(問題):
1 – ドル円相場に関する文章について、次の問いに答えてください。
(a) 7月以降、ドル円相場は概ねどのレンジで推移しましたか。
(b) 8月に見舞われたショックは何ですか。
(c) 今後のドル円相場は何に依存しているとされていますか。
2 – ドル円相場に関する文章を、最後の文に続けて書き進めてください。

(原文):

════

貿易戦争の中でも安定していたドル円相場

2018年08月20日

住友商事グローバルリサーチ 経済部
鈴木 将之

概要

 高まるリスクの中で、ドル円相場は7月以降、概ね1ドル=110~112円のレンジで比較的安定してきた。第2四半期の経済成長が加速するかが注目を集めてきた中で、結果的に、日米と欧中の差がみられるようになった。8月にはトルコリラショックに見舞われたものの、一旦材料が出尽くした感もあり、円相場はそれほど大きく動いていない。今後のドル円相場は、日米の閣僚級の貿易協議(FFR)や自動車関税についての議論など、日本の貿易にとっての本丸に、米国がどこまで切り込んでくるのかに依存している。その他、米中貿易協議や新興国経済の動向などを踏まえれば、短期的な円高リスクに備える必要があるだろう。

════

(データ):

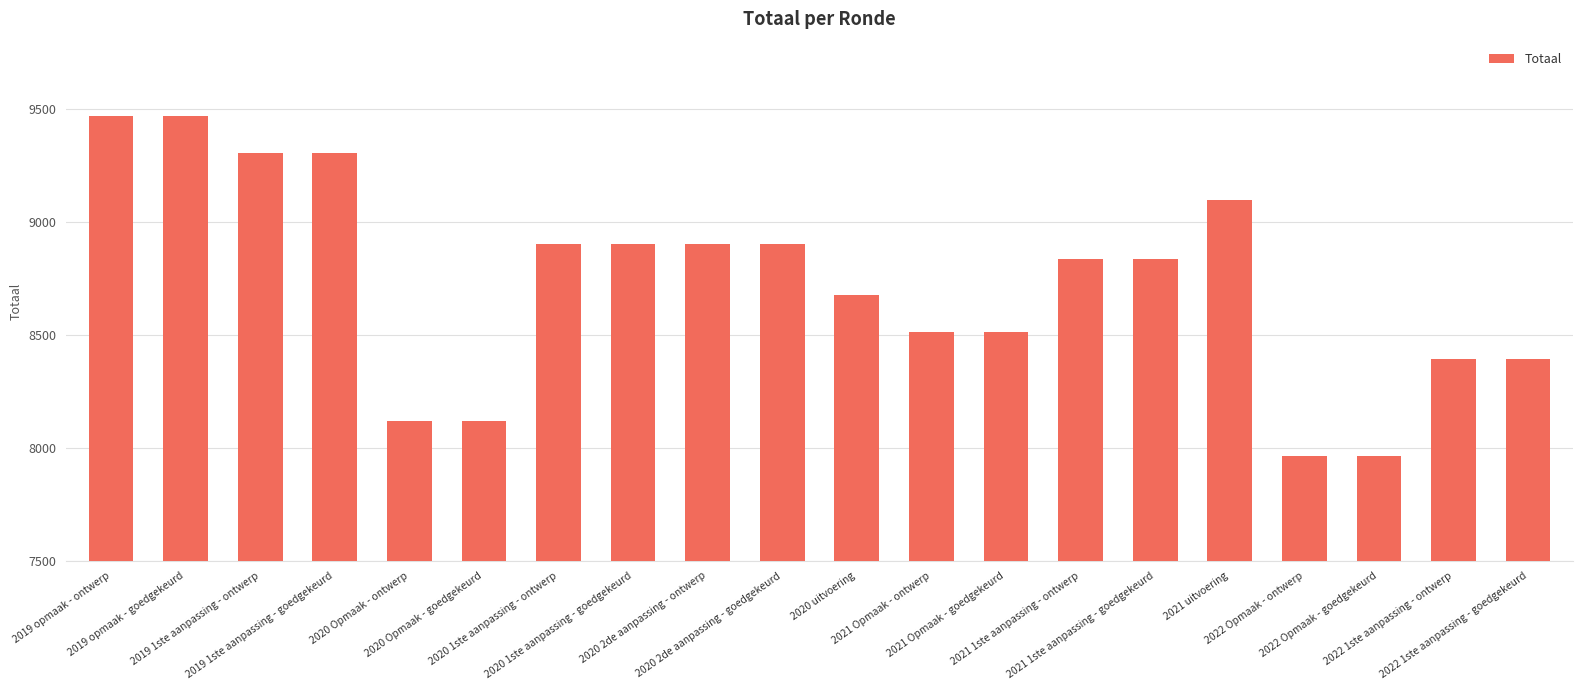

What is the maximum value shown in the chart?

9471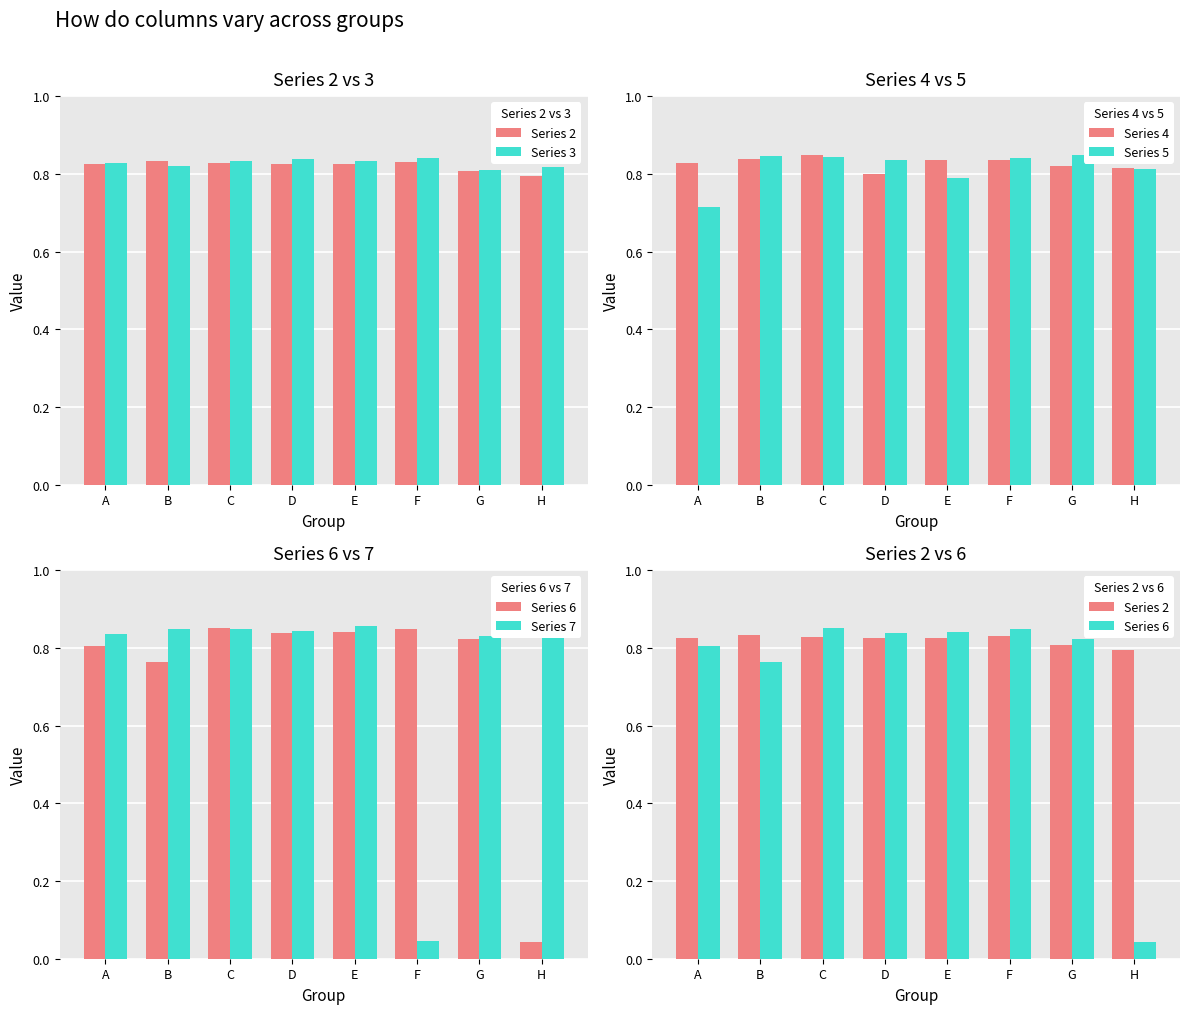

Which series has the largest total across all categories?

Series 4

════

(解答):
1 –
(a) 1ドル=110~112円のレンジです。
(b) トルコリラショックです。
(c) 日米の閣僚級の貿易協議(FFR)や自動車関税についての議論など、日本の貿易にとっての本丸に、米国がどこまで切り込んでくるのかに依存しているとされています。

2 –
1. 比較的安定してきたドル円相場

 年初に円高に振れていたドル円相場は7月以降、図表①のように、概ね1ドル=110~112円のレンジで安定してきた。この間、世界的な景気減速懸念や、米中貿易摩擦から貿易戦争への激化など、リスクは高まっていたものの、思いのほか円高圧力は高まらなかった。

 

その一方で、先進国の金融政策は着実に変化してきた。経済成長を背景に、米国の連邦準備制度理事会(FRB)は6月に0.25%ポイントの利上げを実施し、市場では年4回利上げ観測が高まった。また、欧州中央銀行(ECB)は、資産買い入れプログラムを年末で終了する予定を発表している。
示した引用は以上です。